INVESTORS HERITAGE LIFE INSURANCE COMPANY



Appeal by plaintiff from Ellis, Judge. Judgment entered 9 June 1981 in District Court, Wayne County. Heard in the Court of Appeals 1 April 1982.

Arnold, Judge. Judge Webb concurs. Judge Clark dissents.

Arnold

Plaintiff's only assignment of error is that the trial court erred in granting summary judgment for defendant. Plaintiff contends that he, rather than defendant, was entitled to summary judgment in his favor.

It is not disputed that in 1976 defendant insurance company received a signed and witnessed change of beneficiary form designating plaintiff's wife as beneficiary of the insurance policy. The signature on the form purported to be that of the insured.

Plaintiff argues, however, that receipt of this form did not excuse defendant from liability for its allegedly wrongful payout to plaintiff's estranged wife because:

1. The insured did not sign the form;

2. Even if the insured did sign, the signature was ineffective because of the insured's incompetence;

3. Plaintiff's wife had no insurable interest in the insured's life.

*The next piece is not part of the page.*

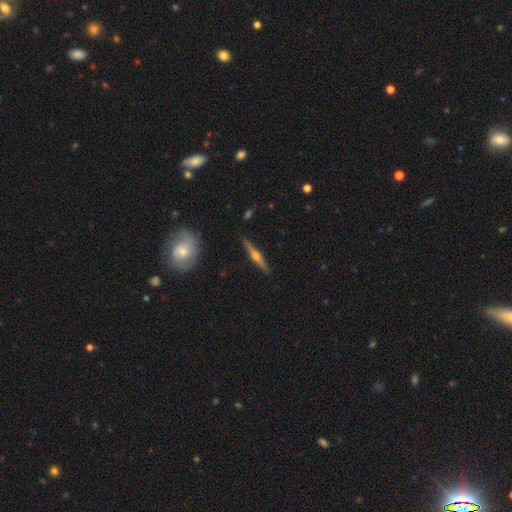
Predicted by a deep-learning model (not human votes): This appears to be a featured or disk galaxy (72%) viewed edge-on (98%) with a rounded central bulge (91%). Merging: none (90%).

While we are not unsympathetic to the wrong allegedly suffered by plaintiff at the hand of his former wife, we can find nothing in the record to support his claim against the insurance company. The change of beneficiary form appeared in all respects to have been properly executed and contained nothing which might have placed defendant on notice of forgery or undue influence. Indeed, we must reluctantly conclude that plaintiff himself was in a far better position to foresee his wife's action and to protect his interests therefrom than was defendant. By his own admission, plaintiff had demanded that his wife surrender the policy to him after their separation and she had refused. Following the death of the insured, more than one month passed before defendant issued a check to plaintiff's wife as beneficiary. Yet, at no time before or after the death of the insured did plaintiff notify the insurance company of his wife's wrongful possession of the policy, or of his continuing claim thereto. We must conclude, therefore, that defendant reasonably relied on the apparent validity of the change of beneficiary form and had no notice, actual or constructive, of the alleged disability of the insured to make such a change, or of unlawfulness due to the purported beneficiary's alleged lack of an insurable interest.

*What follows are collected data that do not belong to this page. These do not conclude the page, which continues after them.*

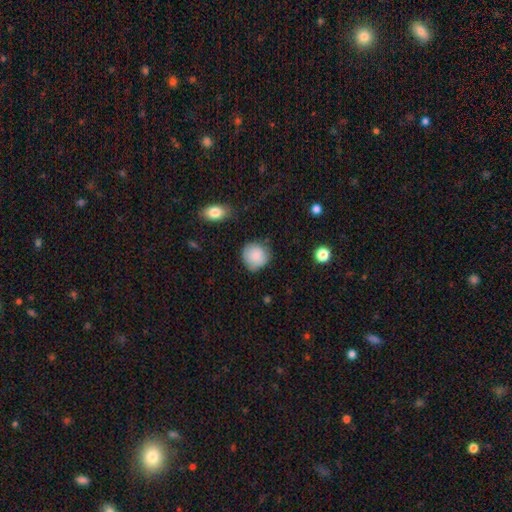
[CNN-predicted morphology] smooth-or-featured: smooth: 87% | star or artifact: 7% | featured or disk: 6%
  how-rounded: round: 89% | in between: 10% | cigar-shaped: 1%
  merging: none: 74% | minor disturbance: 20% | major disturbance: 4% | merger: 2%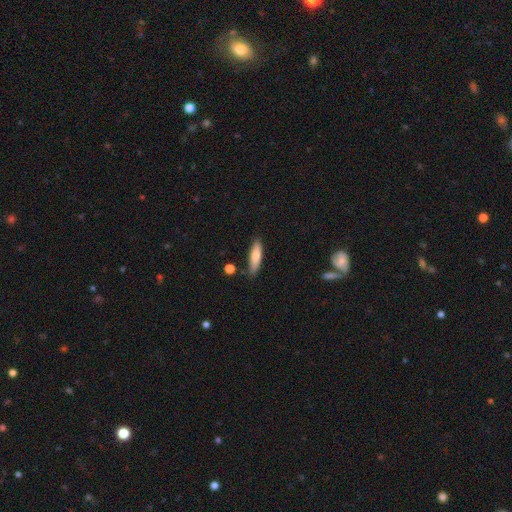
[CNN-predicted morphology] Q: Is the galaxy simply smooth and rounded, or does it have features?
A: smooth — 76%.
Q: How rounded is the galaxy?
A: cigar-shaped — 65%.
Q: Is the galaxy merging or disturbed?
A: none — 79%.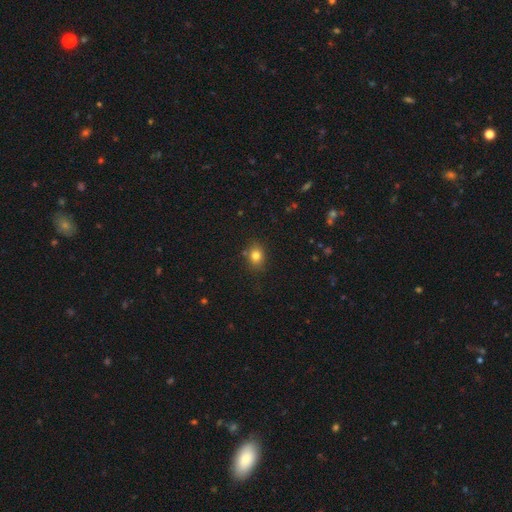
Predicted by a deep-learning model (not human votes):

With regard to the issue of competency, we find that plaintiff has failed to make allegations of fact in his affidavit which would support a finding in his favor. Absent some forecast of evidence which would support plaintiff's claim, the court could not consider his allegation that the insured lacked legal capacity to change the beneficiary of the policy on his life.

Finally, as to the question of insurable interest, we agree that plaintiff's wife may have lacked an interest in the life of the insured upon which the original issuance of the policy could have been based. However, once a policy has been lawfully issued, it will not be rendered unlawful because the insured designates a beneficiary who could not have ...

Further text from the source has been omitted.